For a film that focuses on violence, it's less about the acts and more about the build up but when the shit does hit the fan, the violence is brutal and unflinching. Certain scenes are menacing such as the initial home invasion in which Raine is forced to watch his family die only to follow that with loosing his hand and being left for dead. Paul Schrader is well known for his unflinching depictions of violence which is more than evident in his Taxi Driver script and the script for Hardcore that incorporates sexual violence, here though, the violence is more quick and brutal than focused on even though you know the film is building up to the violent gun battle. The direction by underrated helmer John Flynn is good, it's well shot and handled and Flynn has a great eye for action scenes. He went on to helm Stallone's Lock Up and Steven Seagal's brutally violent actioner Out For Justice. Flynn sadly passed away in 2007 but left a legacy of underrated gems behind.
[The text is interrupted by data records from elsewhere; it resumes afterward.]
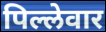
पिल्लेवारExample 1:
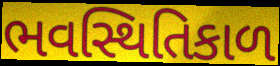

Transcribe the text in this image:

ભવસ્થિતિકાળ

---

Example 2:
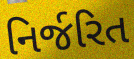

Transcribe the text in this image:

નિર્જરિત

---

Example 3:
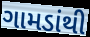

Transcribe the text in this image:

ગામડાંથી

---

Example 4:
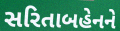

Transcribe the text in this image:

સરિતાબહેનને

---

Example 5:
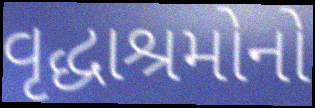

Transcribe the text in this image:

વૃદ્ધાશ્રમોનોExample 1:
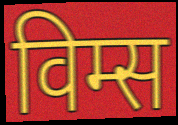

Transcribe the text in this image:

विम्स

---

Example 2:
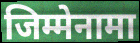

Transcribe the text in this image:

जिम्मेनामा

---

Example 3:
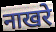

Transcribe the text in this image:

नाखरे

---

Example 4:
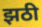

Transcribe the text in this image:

झठी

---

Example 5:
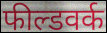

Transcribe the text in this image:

फील्डवर्क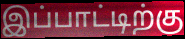
இப்பாட்டிற்குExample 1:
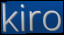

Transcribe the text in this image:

kiro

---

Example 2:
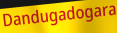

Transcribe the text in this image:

Dandugadogara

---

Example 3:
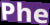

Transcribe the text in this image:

Phe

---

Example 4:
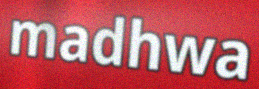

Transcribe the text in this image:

madhwa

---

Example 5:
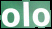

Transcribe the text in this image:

olo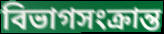
বিভাগসংক্রান্ত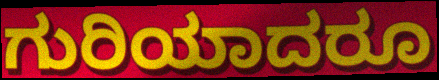
ಗುರಿಯಾದರೂ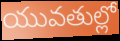
యువతుల్లో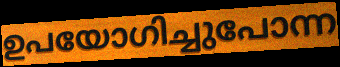
ഉപയോഗിച്ചുപോന്നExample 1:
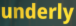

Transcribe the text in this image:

underly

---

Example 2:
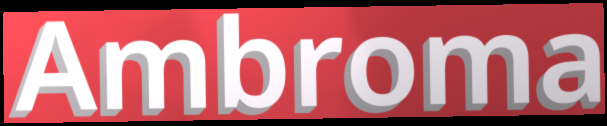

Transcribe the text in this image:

Ambroma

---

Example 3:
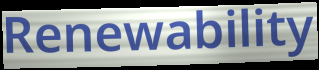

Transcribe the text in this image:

Renewability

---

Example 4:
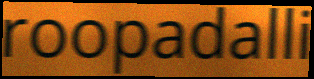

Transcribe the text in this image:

roopadalli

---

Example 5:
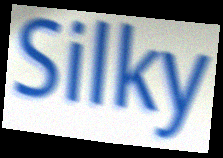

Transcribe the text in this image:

Silky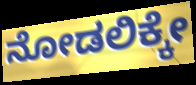
ನೋಡಲಿಕ್ಕೇ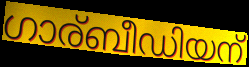
ഗാര്ബീഡിയന്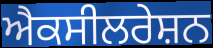
ਐਕਸੀਲਰੇਸ਼ਨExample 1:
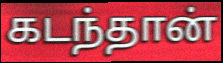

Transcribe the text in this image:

கடந்தான்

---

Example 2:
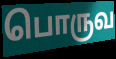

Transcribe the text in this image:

பொருவ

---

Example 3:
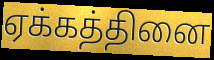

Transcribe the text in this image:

ஏக்கத்தினை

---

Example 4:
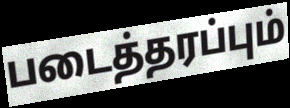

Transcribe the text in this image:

படைத்தரப்பும்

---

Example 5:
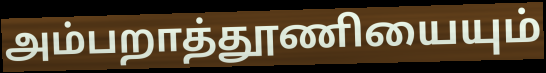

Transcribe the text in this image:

அம்பறாத்தூணியையும்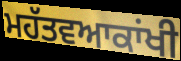
ਮਹੱਤਵਆਕਾਂਖੀ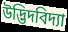
উদ্ভিদবিদ্যাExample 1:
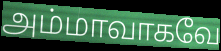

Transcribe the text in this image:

அம்மாவாகவே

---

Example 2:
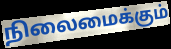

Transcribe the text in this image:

நிலைமைக்கும்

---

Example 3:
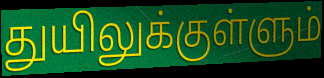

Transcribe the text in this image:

துயிலுக்குள்ளும்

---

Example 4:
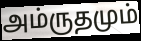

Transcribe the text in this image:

அம்ருதமும்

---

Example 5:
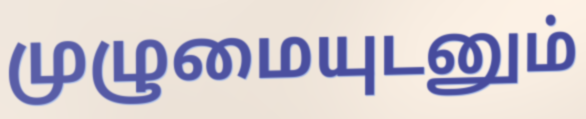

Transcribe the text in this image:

முழுமையுடனும்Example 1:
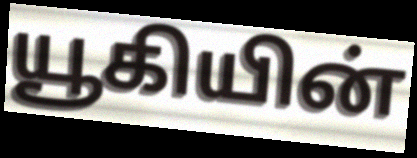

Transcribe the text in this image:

யூகியின்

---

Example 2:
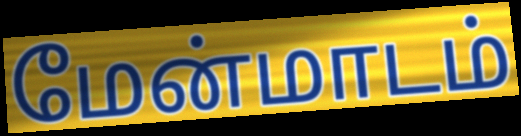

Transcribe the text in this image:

மேன்மாடம்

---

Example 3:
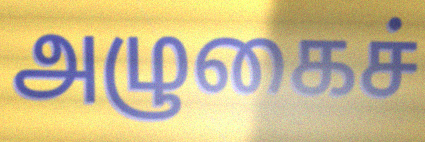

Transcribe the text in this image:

அழுகைச்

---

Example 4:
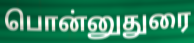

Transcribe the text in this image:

பொன்னுதுரை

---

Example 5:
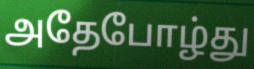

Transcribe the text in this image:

அதேபோழ்து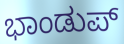
ಭಾಂಡುಪ್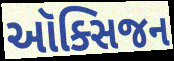
ઑક્સિજન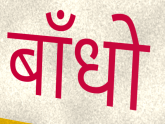
बाँधोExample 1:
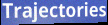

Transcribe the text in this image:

Trajectories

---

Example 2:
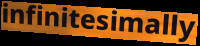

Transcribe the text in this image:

infinitesimally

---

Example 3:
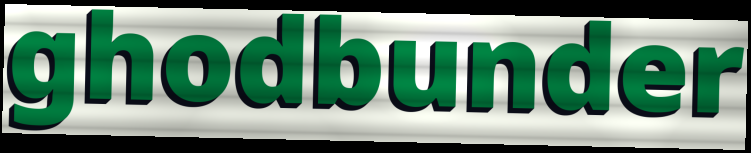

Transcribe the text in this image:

ghodbunder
For the sub genre that this film falls into, its a shame that it's never had the recognition it deserves, it's a brilliantly conceived revenge drama that doesn't rely on sleaze or exploitative violence to push it's narrative along, focusing more on the character development and the experiences of Vietnam vets. It could have turned into a dirty grindhouse movie if it was in the hands of the trash peddlers of he 70s but the script from Paul Schrader and Heywood Gould raise it above the usual sleazy violence that most 70s and 80s revenge movies suffered from. I hate it when people refer to this film as grindhouse movie because it's so much more. It's more a character movie. I get enjoyment from it everytime I see it and I think that William Devane's impeccable performance is what really keeps me coming back. Luckily for the U.K we have this available on a double play blu-ray and while the transfer it's self isn't anything spectacular, for a film that was for the most part completely unavailable in the U.K, it's pretty damn good. So if you've not seen this film, then I urge you to track this down A.S.A.P.